### VORLIEGENDER TEXT
---*---

Ihre Kette trägt Margalida Planas jeden Tag. „Angeblich hält sie böse Blick ab“, sagt die Kindergärtnerin aus Llucmajor auf Mallorca schulterzuckend, „aber ich finde den Anhänger einfach schön.“ Der Anhänger ist ein gefasster Pedra de Santa Llúcia. Die Natursteine, die eigentlich gar keine Steine sind, erfreuen sich auf der Insel besonderer Beliebtheit, zudem können sie an den Stränden gesammelt werden. „Meinen hat meine Mutter gefunden“, erzählt Margalida Planas.

Urko und Miguel Salvadó kennen sich mit den Pedres de Santa Llucia bestens aus. Denn Vater und Sohn sind Goldschmiede, ihr Ladengeschäft Ámbar befindet sich im Zentrum von Palma (Carrer Costa d’en Bossa, 4B). „Meistens fertigen wir damit Schmuck auf Bestellung an“, erzählt Urko Salvadó. Vater Miguel Salvadó ergänzt: „Gefragt sind Anhänger, Armbänder, Ohrringe, die verschiedensten Schmuckstücke.“ Meist wird eine Silberfassung gewählt. Die Designs sind klassisch-schlicht. Oftmals kommen die Kunden mit ihren Fundstücken, die sie entweder selbst oder die Familienmitglieder am Strand gesammelt haben, und wollen diese verarbeiten lassen. So erhält der Schmuck vor allem einen großen emotionalen Wert.

Im Schmuckgeschäft Ambar gibt es etwa Ketten aus dem beliebten "Stein der Heiligen Lucia". Bendgens

Der Verschluss der Schnecke

Denn die pedres sind keine echten Edelsteine. Sie sind noch nicht mal richtige Steine. Sie stammen von den sogenannten Kreisel- oder Turbanschnecken, die im Mittelmeerraum verbreitet sind. „Es ist der Verschluss der Meeresmuschel, das sogenannte Operculum“, erklärt der junge Goldschmied. Der Deckel besteht aus Kalk und verschließt die Mündung des Schneckenhauses. Will die Schnecke Nahrung aufnehmen, öffnet sie die Tür, ansonsten bleibt die Klappe zu. Stirbt das Tier, löst sich das Operculum, treibt dann im Meer umher und landet an den mallorquinischen Stränden.

---*---

### ANGEZEIGTE DATEN
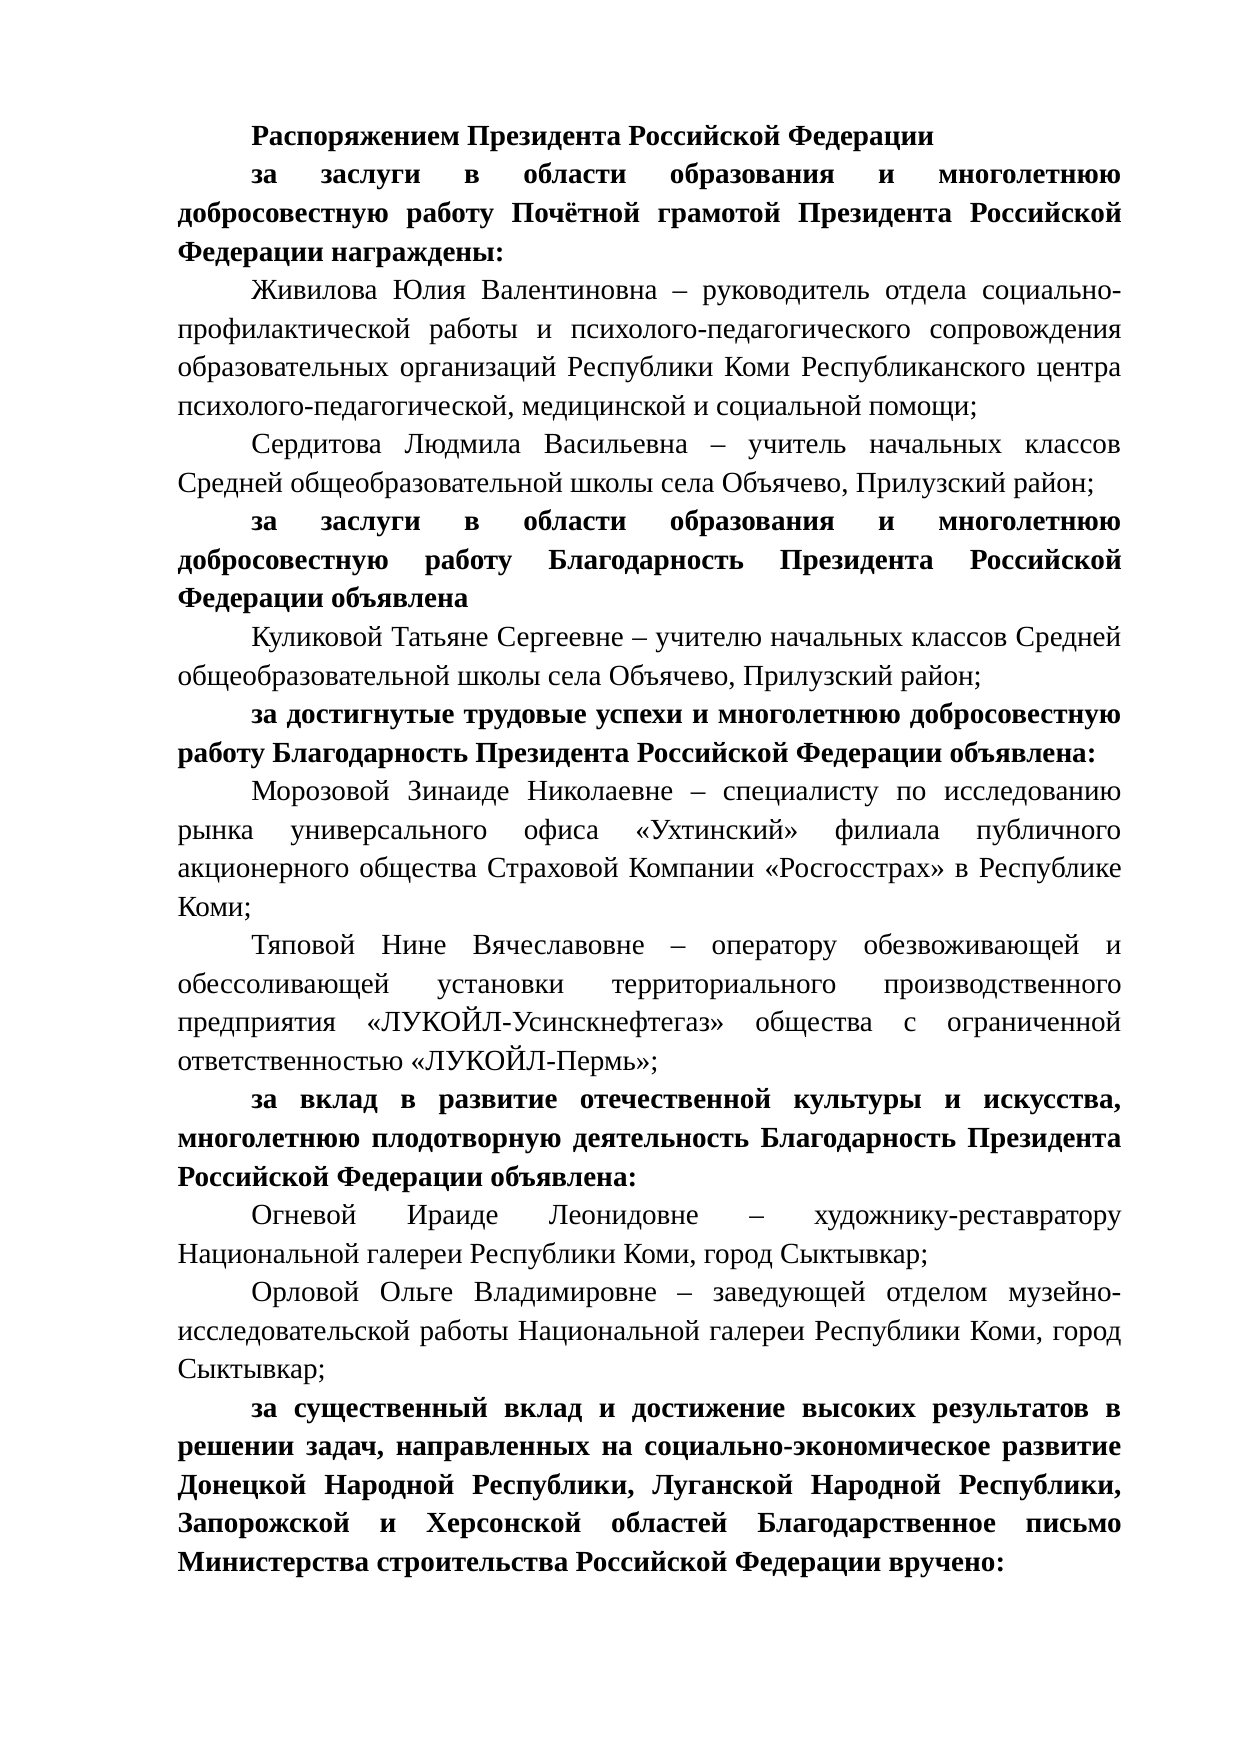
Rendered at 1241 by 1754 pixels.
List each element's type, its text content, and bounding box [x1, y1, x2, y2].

---*---

### AUFGABE
Schreib bitte den Text über die Pedres de Santa Llúcia im Anschluss an seinen letzten Satz weiter.

### ANTWORT
Im deutschen Sprachgebrauch heißen diese tierischen Hinterlassenschaften Shiva-Muscheln, Meeresaugen oder Venusnabeln. Die Mallorquiner nennen sie „Steine der Heiligen Lucia“ (Pedres de Santa Llúcia) oder „Augen der Heiligen Lucia“ (Ull de Santa Llúcia), auch als Meerjungfrauen- oder Hexenaugen können die Schneckendeckel bezeichnet werden.

Namensgeberin des Strandgutes ist Lucia von Syrakus (283–304), Patronin der Blinden. Der Legende nach soll sich die Jungfrau ihre Augen herausgerissen und diese ihrem Verlobten geschickt haben, als die Hochzeit platzte. Die Heilige Mutter Gottes habe ihr daraufhin ein Paar wunderschöne neue Augen verliehen. Die Heilige Lucia wird unter anderem bei Augenleiden angerufen. So sollen ihre Steine bei Augenentzündungen und Sehproblemen helfen, zur Unterstützung muss allerdings ein Zauberspruch aufgesagt werden. Zudem sollen sie von Kopfschmerz befreien und Unheil abhalten, sagt der Volksmund.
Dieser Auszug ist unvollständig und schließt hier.